The main changes are in relation to contribution notices. Prior to 14 April 2008, the Regulator could issue a contribution notice where it was of the opinion that the recipient was a party to an act, the purpose of which was to prevent recovery of a debt owed to the pension scheme or, otherwise than in good faith, to prevent such a debt becoming due. The government is concerned that there remain certain actions which could be taken to the material detriment of pension scheme members which could not be subject to a contribution notice.

The main proposals are: 

  • A new power for the Regulator to issue a contribution notice where the effect of an act is materially detrimental to a pension scheme’s ability to pay benefits. The important change here is that the Regulator will look at the effect of an act rather than the intent. 
  • The good faith requirement will be removed, so that a contribution notice may be imposed in any circumstances where an action has the effect of preventing a statutory debt to a pension scheme becoming due. 
  • A new statutory defence which will apply where a party can demonstrate that he could not reasonably have foreseen that his actions would have a materially detrimental effect of the security of members’ benefits.

The Regulator’s statement

On 25 April 2008 the Pensions Regulator issued a statement setting out how it would apply its new powers, pending the introduction of the final legislation later this year. It will not apply the new tests listed above in the meantime unless one of the following actions or situations is present: 

  • The employer or pension scheme is moved to another jurisdiction. 
  • The operating company is split from the pension scheme without appropriate mitigation. 
  • Assets are split from the operating company without appropriate mitigation for the pension scheme. 
  • Scheme assets and liabilities are transferred to another scheme which does not have adequate employer support. 
  • The pension scheme is being run for profit without adequate account of the interests of the members.
  • A business model in which risk is borne predominantly by scheme members but high investment returns would benefit investors.
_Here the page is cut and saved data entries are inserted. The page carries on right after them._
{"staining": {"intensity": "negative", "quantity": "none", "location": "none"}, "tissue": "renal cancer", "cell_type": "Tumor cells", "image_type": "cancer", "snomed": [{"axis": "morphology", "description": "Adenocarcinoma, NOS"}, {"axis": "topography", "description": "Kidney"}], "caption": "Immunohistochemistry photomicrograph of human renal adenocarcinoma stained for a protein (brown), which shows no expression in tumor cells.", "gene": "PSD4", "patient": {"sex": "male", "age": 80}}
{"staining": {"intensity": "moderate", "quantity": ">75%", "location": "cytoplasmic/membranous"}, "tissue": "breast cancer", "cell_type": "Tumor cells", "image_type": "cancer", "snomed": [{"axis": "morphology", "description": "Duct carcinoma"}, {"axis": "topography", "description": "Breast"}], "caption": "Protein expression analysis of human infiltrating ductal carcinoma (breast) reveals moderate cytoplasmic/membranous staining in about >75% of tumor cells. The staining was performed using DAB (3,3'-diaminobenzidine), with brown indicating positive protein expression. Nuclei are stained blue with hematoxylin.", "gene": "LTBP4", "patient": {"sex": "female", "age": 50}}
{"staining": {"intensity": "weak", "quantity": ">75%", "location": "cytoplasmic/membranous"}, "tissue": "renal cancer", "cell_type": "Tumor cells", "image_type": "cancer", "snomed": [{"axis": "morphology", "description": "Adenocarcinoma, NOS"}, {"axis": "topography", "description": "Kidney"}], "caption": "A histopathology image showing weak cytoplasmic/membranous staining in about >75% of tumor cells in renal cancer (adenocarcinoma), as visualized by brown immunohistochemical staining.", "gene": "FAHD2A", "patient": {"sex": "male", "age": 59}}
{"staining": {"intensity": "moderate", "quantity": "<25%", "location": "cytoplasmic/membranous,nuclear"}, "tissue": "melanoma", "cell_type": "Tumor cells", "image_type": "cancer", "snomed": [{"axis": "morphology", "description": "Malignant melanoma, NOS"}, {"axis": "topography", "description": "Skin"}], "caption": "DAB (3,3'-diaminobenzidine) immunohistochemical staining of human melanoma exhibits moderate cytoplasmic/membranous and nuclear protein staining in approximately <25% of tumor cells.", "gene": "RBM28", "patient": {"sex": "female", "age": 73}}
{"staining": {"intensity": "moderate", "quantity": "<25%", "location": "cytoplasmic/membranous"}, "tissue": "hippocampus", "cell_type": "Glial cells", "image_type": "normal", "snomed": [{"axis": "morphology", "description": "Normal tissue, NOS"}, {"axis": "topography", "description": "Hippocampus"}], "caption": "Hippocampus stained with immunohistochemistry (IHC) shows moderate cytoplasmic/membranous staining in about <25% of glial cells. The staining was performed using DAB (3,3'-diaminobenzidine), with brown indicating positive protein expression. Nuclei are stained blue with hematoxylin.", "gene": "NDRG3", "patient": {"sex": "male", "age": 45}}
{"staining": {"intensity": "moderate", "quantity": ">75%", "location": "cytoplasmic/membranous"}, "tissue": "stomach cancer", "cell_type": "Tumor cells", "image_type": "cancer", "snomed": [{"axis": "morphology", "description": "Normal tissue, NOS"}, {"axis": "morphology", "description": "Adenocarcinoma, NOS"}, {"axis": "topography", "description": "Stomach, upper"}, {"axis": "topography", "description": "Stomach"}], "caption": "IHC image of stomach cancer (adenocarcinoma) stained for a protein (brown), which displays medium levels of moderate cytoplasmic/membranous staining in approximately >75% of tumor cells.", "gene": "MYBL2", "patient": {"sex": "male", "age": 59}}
Where none of these factors is present then the Regulator will continue to operate its powers largely as before.

Nabarro comment

We welcome measures to protect pension scheme members from unwarranted risk. However, this should not be at the expense of legitimate corporate activity, nor create regulatory uncertainty. One concern is that in concentrating only on the effect of an action and not the intention, parties may incur contribution notices as a result of the unforeseen consequences of a transaction. It may not always be possible for a party to make this assessment before the transaction takes place – although the statutory defence will be of some comfort.

Interested parties are likely to lobby strongly in the consultation as many organisations are concerned about these changes. In particular they may seek to hard-code the circumstances in which the Regulator can operate the new legislation (perhaps in line with the current Regulator’s statement). Without this there will be huge uncertainty going forward, giving the Regulator wide scope to act in circumstances it deems “reasonable”.

One consequence of these changes is likely to be a larger call on the Regulator’s clearance procedure, rather than risk a contribution notice. The Regulator has confirmed that it does not envisage any fundamental change to its approach to the operation of its powers, and specifically to its operation of the clearance procedure.

Any company or organisation connected with a defined benefit occupational pension scheme which is involved, or intending to be involved, in any of the situations listed in the Regulator’s statement should give urgent consideration to the new provisions and consider whether a clearance application should be made.